There’s a lot more to these cards than they tell us, of course. Trisha Torrey of About.com Guide says that the cards are really used to make the company money and if they have to violate your privacy a little or even a lot to do so, well so be it. You, the happy shopper, check out the receipt to see just how much you saved. The store that issued the card made more money than you spent because the store is using that card to collect information from you that they sell to the highest bidder.
Larger corporation want info to determine your health problems and figure out who should pay higher insurance premiums. What we buy can tell a lot about us. For example, if you buy steak, wine and imported chocolate often, you probably are quite affluent. Would a potential insurer be interested in your diet? Obviously.
I always knew that these cards benefit the company rather than the customer. I get really suspicious when any company starts telling me how much it cares for me. What they really mean is they are really fond of my money and would like to have more and more of it; if they can make money by selling my information, that’s just an added bonus. All’s fair in love and big business. If you pay attention, you’ll find that only the big stores require those cards.
How often do the locally owned stores offer you one? Never is right.
Way back in 1968, Congress passed a truth in lending law to protect the consumer. Maybe it’s time for a truth in selling bill. Or do we even really want to know the truth, the whole truth, and nothing but? It might be too painful.
★ ★ ★ ★ ★
• PROBLEM DESCRIPTION:
Answer these from the shopper card text:
(a) Who does it say claims the cards are really used to make the company money?
(b) Which purchases does it give as a sign that a shopper is probably quite affluent?
(c) In what year did Congress pass a truth in lending law?
The records have nothing to do with the shopper card text.
★ ★ ★ ★ ★
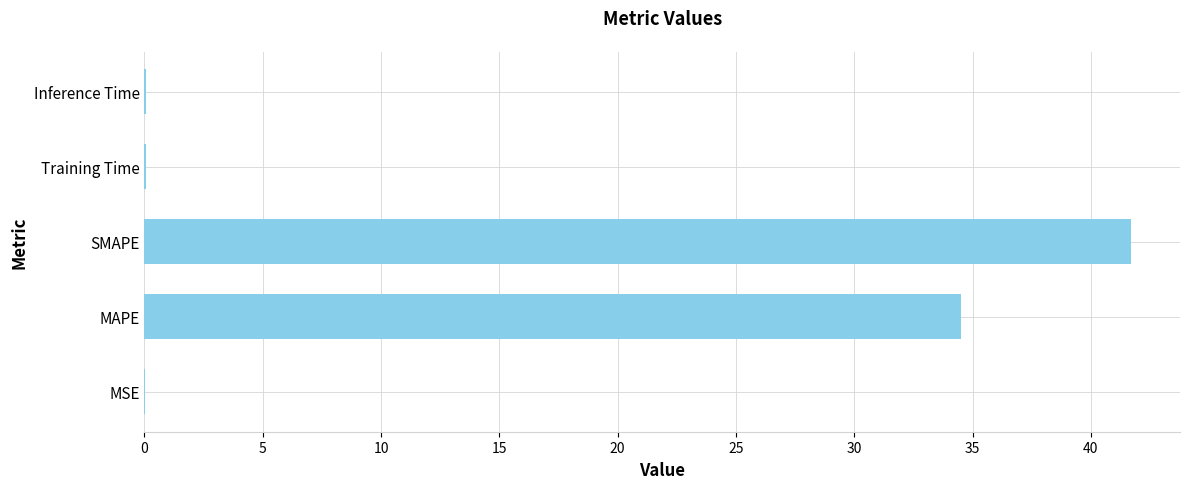

Is it true that the value at MSE is 0.0?

True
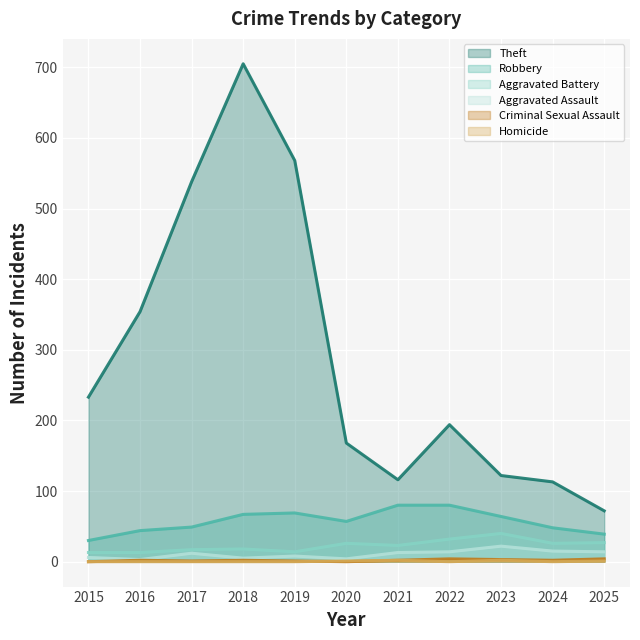

What is the difference between the Aggravated Assault values at 2023 and 2022?

8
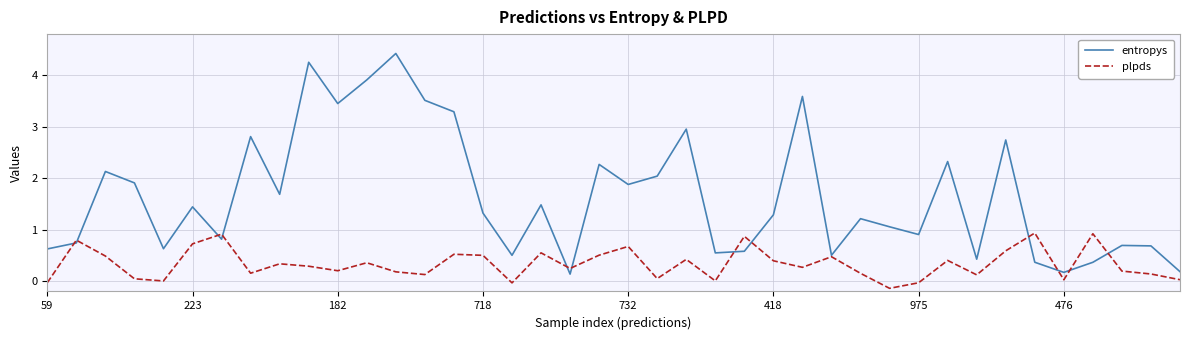

How many series are shown in this chart?

2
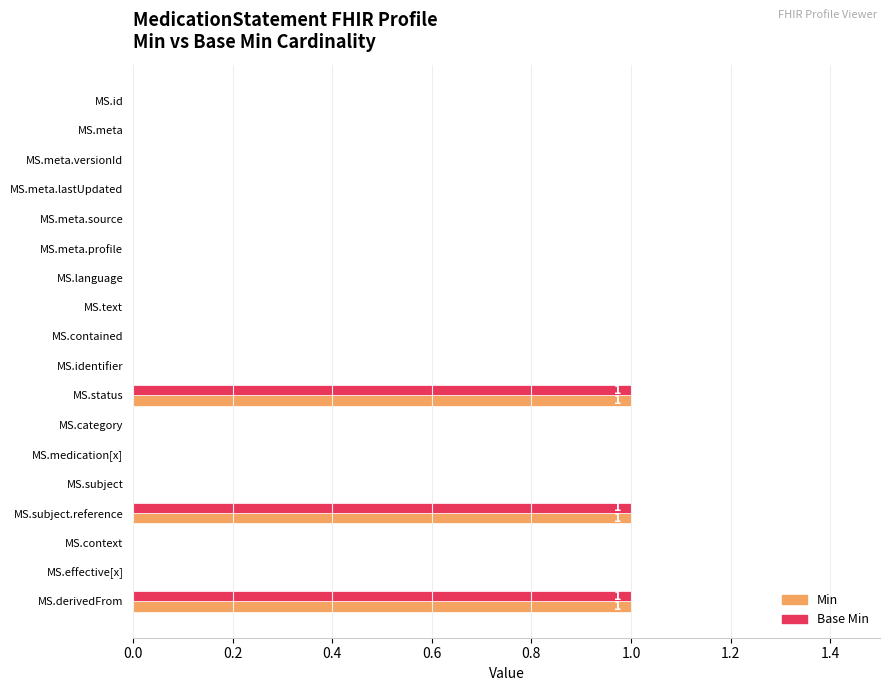

True or false: Min has a value of 1 at MS.status.

True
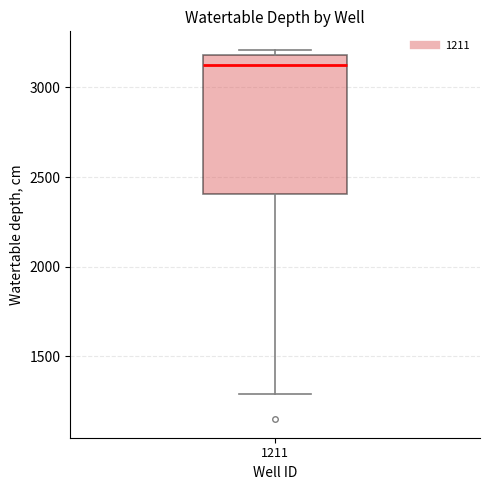

Read this box plot against the y-axis: the position of the median line, the range covered by the box, and the ends of both whiskers. The values are not printed on the chart, so give them approximately, as read against the axis.

median 3100, box 2400 to 3200, whiskers 1300 to 3200 (just above the box's upper edge)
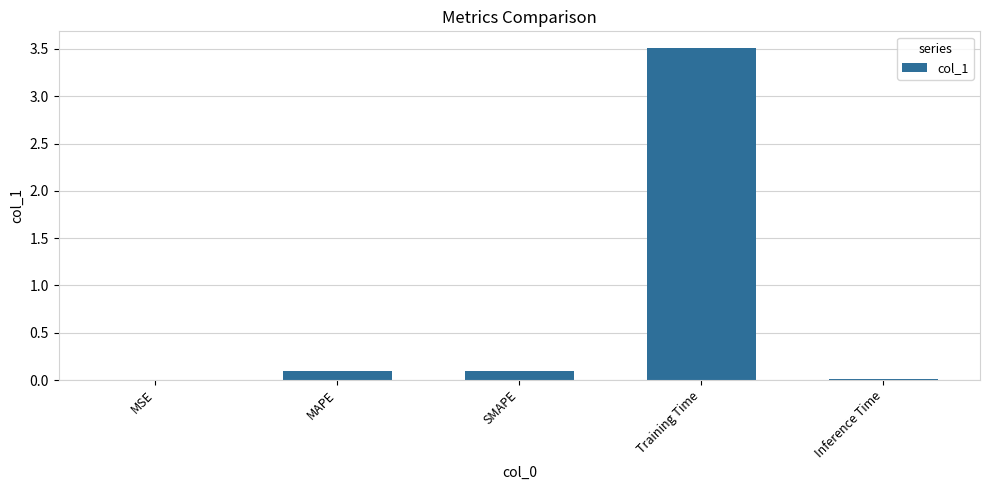

Which label corresponds to the largest value in the chart?

Training Time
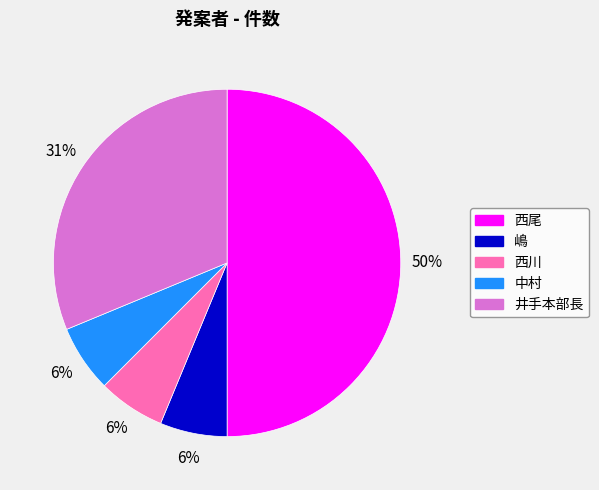

The 井手本部長 slice represents 31% of the pie. True or false?

True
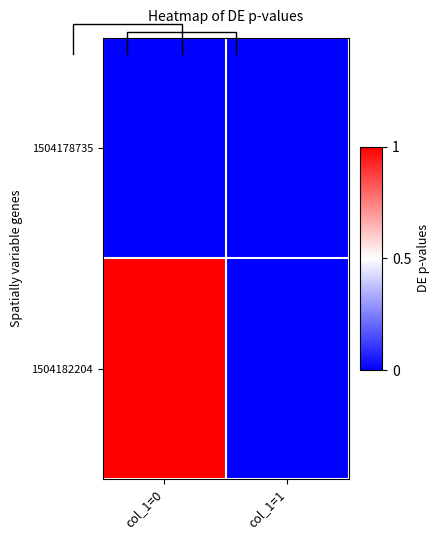

List the series in order of their peak value, lowest first.

1504178735, 1504182204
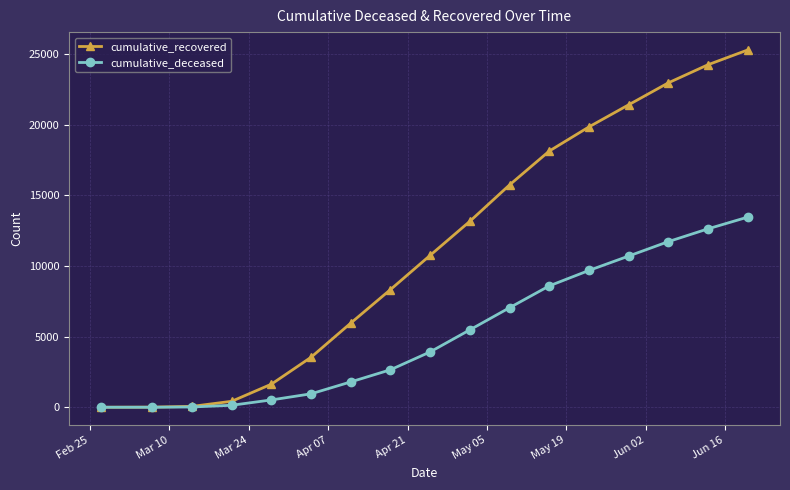

What is the sum of all cumulative_recovered values?

191382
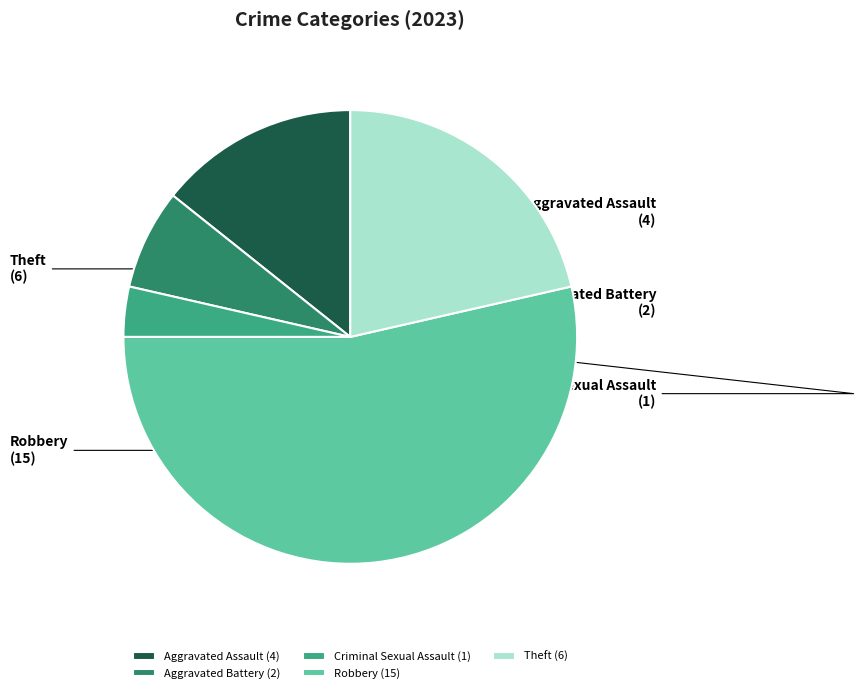

Between Aggravated Battery and Robbery, which is larger?

Robbery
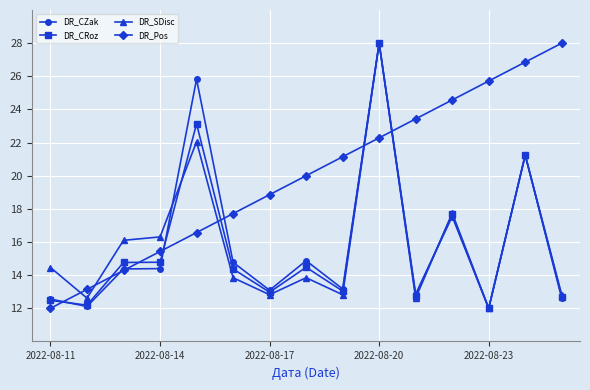

Does the chart have visible grid lines?

Yes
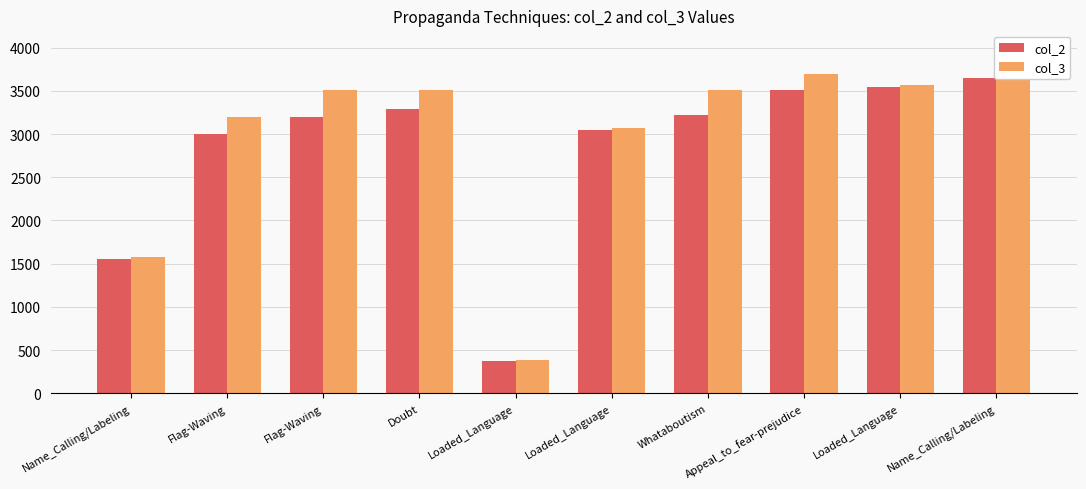

Rank the categories by col_2 value from highest to lowest.

Name_Calling/Labeling, Loaded_Language, Appeal_to_fear-prejudice, Doubt, Whataboutism, Flag-Waving, Loaded_Language, Flag-Waving, Name_Calling/Labeling, Loaded_Language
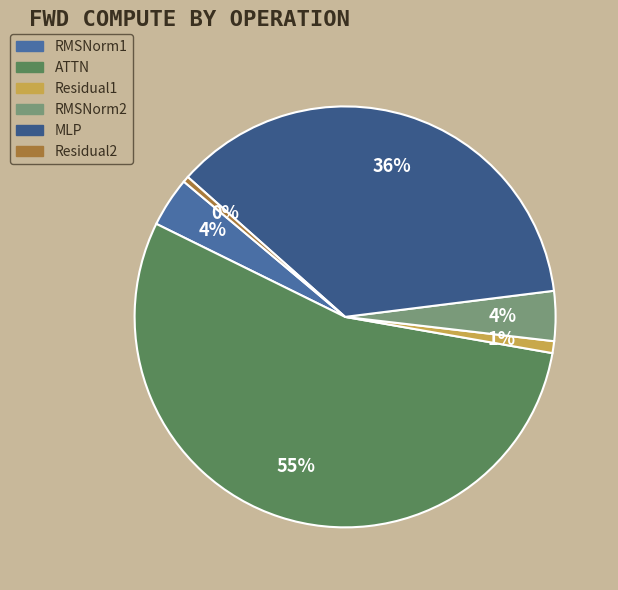

Does any single category account for the majority?

Yes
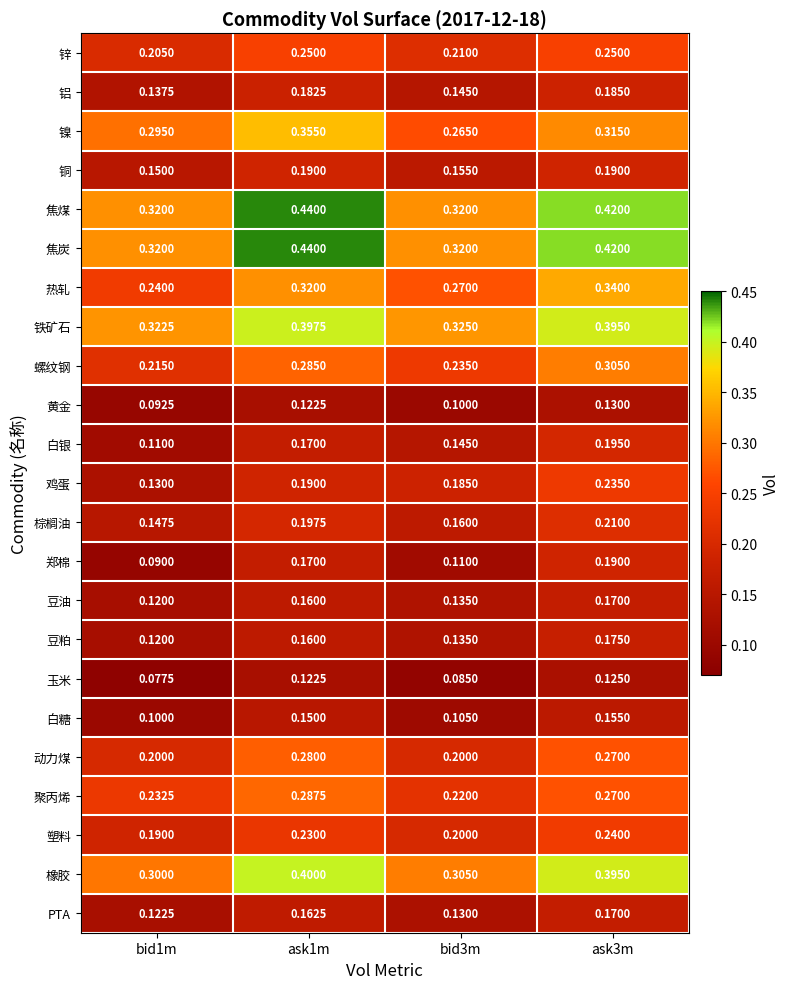

Which series changed the most between bid1m and ask3m?

鸡蛋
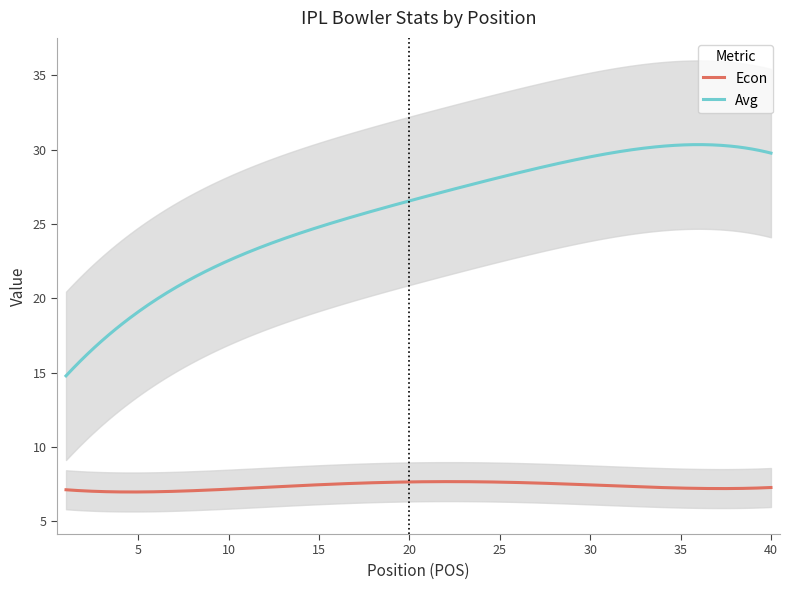

True or false: Econ and Avg cross at least once.

False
★ ★ ★ ★ ★
• SOLUTION FOR THIS EXERCISE:
(a) Trisha Torrey of About.com Guide
(b) Buying steak, wine and imported chocolate often
(c) 1968